En Suisse, l’inaction politique reste pourtant de mise. En juin 2020, le Parlement a adopté une loi obligeant les sociétés suisses actives dans l’extraction à divulguer les paiements aux gouvernements des pays producteurs de pétrole et autres ressources. Un «détail»: cette loi ne couvre pas les activités de négoce et n’aura certainement aucun effet. Une analyse réalisée par Public Eye a montré que seules quatre sociétés sont couvertes par ces nouvelles dispositions.
Il est temps d’agir (pour de vrai)
Le Conseil fédéral a gardé, via une norme de délégation, la possibilité d’étendre la législation au négoce afin de s’adapter à l’évolution du cadre juridique international. En bref: il pourrait aussi soumettre les traders aux obligations de transparence dès que d’autres pays le feront. Or il est urgent d’agir! Les pays producteurs ont souffert de la chute dramatique des prix du pétrole causée par la pandémie de Covid-19. Ce constat est également valable pour les pays dont l’or noir n’est pas la ressource principale, comme le Ghana, où les projections de croissance pour 2020 sont presque quatre fois inférieures aux estimations de 2019. La chute des prix du pétrole a fait fondre les recettes publiques, alors que le risque de surendettement était déjà considéré comme élevé en décembre 2019.
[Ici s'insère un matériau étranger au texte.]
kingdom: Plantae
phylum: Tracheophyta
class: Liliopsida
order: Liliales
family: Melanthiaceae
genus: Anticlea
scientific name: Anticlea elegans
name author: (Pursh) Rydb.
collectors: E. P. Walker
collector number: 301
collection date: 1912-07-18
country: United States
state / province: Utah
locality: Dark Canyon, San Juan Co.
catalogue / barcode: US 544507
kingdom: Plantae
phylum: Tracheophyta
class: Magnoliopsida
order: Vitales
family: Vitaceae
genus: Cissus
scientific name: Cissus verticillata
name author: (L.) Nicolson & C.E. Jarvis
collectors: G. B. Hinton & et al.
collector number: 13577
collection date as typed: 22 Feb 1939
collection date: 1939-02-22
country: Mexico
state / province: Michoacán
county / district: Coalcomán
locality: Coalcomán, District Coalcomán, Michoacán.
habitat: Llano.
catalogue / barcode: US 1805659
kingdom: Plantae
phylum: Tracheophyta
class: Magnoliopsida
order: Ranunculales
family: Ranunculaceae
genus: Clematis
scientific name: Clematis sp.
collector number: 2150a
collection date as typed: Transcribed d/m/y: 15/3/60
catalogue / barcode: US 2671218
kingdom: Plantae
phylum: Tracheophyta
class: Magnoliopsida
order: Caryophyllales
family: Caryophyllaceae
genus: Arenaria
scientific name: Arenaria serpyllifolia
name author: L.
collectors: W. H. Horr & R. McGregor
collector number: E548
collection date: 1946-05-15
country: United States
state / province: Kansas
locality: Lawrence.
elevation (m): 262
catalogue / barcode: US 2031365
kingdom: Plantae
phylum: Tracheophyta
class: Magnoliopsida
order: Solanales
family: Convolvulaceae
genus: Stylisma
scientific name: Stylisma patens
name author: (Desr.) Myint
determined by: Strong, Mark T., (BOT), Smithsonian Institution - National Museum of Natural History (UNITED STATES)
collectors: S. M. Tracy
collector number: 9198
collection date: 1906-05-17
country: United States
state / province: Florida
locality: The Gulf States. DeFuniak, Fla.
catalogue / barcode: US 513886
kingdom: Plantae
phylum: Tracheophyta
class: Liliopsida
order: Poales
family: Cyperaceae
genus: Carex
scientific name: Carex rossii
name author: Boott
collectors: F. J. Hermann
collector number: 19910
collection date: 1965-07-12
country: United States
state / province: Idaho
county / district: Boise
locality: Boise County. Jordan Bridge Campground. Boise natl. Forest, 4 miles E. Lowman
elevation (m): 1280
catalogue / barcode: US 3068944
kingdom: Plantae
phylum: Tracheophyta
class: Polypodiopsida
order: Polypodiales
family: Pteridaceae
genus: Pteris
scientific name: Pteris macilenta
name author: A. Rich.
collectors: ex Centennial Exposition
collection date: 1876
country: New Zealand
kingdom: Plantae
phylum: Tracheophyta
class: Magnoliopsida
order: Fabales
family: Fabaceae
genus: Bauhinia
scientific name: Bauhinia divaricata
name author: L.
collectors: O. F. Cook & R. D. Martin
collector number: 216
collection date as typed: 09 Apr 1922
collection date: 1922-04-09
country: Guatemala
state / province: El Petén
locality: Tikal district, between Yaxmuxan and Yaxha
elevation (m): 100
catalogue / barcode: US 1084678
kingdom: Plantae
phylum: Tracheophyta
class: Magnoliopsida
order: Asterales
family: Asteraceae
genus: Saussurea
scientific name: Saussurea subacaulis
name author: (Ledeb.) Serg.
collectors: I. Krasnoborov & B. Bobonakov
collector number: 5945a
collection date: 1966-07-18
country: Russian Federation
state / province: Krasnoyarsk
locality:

Au vu de l’ampleur des montants en jeu, des affaires de corruption qui ne cessent d’éclabousser la place suisse du négoce, mais aussi de la crise que traversent les pays producteurs de pétrole en raison du coronavirus, le manque total de volonté des autorités helvétiques est aberrant.
Qu’attend donc le Conseil fédéral pour imposer enfin une transparence salutaire à ses chers négociants?